1961 fahren Rindt und sein Kumpel Helmut Marko zum Nürburgring, dort sieht der junge Wilde die Formel 1 zum ersten Mal live. Kurzerhand beschließt er, mit dem gediegenen Simca Monthlery der Großmutter beim Flugplatzrennen in Innsbruck zu
starten. Natürlich verschlampt Rindt den Nennungsschluss und wird erst nach prominenter Fürsprache eines hohen Funktionärs zugelassen.

Einen Namen macht sich Rindt bei seinem ersten Rennen wahrlich nicht. In zerlumpten Klamotten, mit wie immer wirr zerzaustem Haar und unmöglichen Manieren rempelt er im Training wie ein Verrückter über den Kurs. Er wird verwarnt, mault das ganze Wochenende rum und landet schließlich auf dem letzten Platz. Doch Rindt hat etwas gespürt: Die Formel Junior ist ebenfalls dabei, und die Faszination der offenen Monoposti katapultiert ihn aus der Beschaulichkeit des Simca Monthlery mitten hinein in eine Welt, die ihm neun Jahre später zum Verhängnis werden soll.

Über Touren- und Sportwagen-Rennen, über die Formel Junior und die Formel 2 landet Rindt schließlich 1964 in der Formel 1. Beim Großen Preis von Österreich in Zeltweg steuert er einen Brabham-BRM, den er allen technischen Widrigkeiten zum Trotz 58 Runden lang auf Kurs hält, ehe die Lenkung versagt. Das Ziel sieht Rindt nicht, doch die Szene hat ihn gesehen, diesen wilden, unerschrockenen Jungen, der so gar keine Angst vor den großen Namen hat. 1965 bekommt Rindt einen Vertrag als Werksfahrer im Cooper-Team. Der Rest ist Geschichte.

Zwei weitere Schwarzweiß-Fotos erzählen die Geschichte zu Ende. Auf dem ersten sieht man, wie die Nase von Rindts Lotus beim Anbremsen auf die Parabolica in Monza fast den Asphalt berührt. Es ist die vorletzte Runde. Das letzte Foto ist an derselben Stelle entstanden, eine Runde später. Rindt hat den Kopf nach rechts gedreht, er weiß, dass sich das rechte Vorderrad nicht mehr einbremsen lässt. Sekundenbruchteile später bricht die Bremswelle, der Lotus wird zum unkontrollierbaren Geschoss, das an der linken Leitplanke zerschellt.

Weltmeister oder Leben

Es ist der 5. September 1970, um genau 15.25 Uhr steht die Formel-1-Welt still. Als sie sich langsam weiterdreht, fehlt einer. Jochen Rindt, der Draufgänger, der Waghalsige, der Mutige, der Begnadete, der Lässige, der Coole, der Charmeur, der Publikumsliebling, der Ehemann, der Vater, der erste Popstar der Formel 1. Und zwei Monate nach seinem Tod auch ihr Weltmeister, der einzige, der posthum geehrt wurde.
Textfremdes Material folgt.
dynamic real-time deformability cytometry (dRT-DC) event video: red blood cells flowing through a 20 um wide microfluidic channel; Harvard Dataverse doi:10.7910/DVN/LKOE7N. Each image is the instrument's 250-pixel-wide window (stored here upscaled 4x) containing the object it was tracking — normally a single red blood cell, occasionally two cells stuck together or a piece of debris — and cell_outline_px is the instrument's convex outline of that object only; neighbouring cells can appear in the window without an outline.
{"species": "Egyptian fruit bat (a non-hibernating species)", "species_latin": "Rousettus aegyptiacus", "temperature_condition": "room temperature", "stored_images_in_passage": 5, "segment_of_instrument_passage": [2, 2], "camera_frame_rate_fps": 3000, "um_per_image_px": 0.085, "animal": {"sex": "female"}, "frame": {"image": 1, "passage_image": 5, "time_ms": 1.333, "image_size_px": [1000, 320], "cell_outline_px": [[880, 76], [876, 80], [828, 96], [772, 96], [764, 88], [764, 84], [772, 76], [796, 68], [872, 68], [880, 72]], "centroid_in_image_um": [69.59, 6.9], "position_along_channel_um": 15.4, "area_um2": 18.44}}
Rindt hatte gewusst, auf was er sich einließ, als er Ende 1968 den Vertrag bei Colin Chapman unterschrieb, sein langjähriger Freund und Mentor Bernie Ecclestone hatte ihn in drastischer Deutlichkeit darauf hingewiesen: „Wenn du Weltmeister werden willst, gehst du zu Lotus. Wenn du am Leben bleiben willst, bleibst du bei Brabham.“ Rindt hat sich entschieden.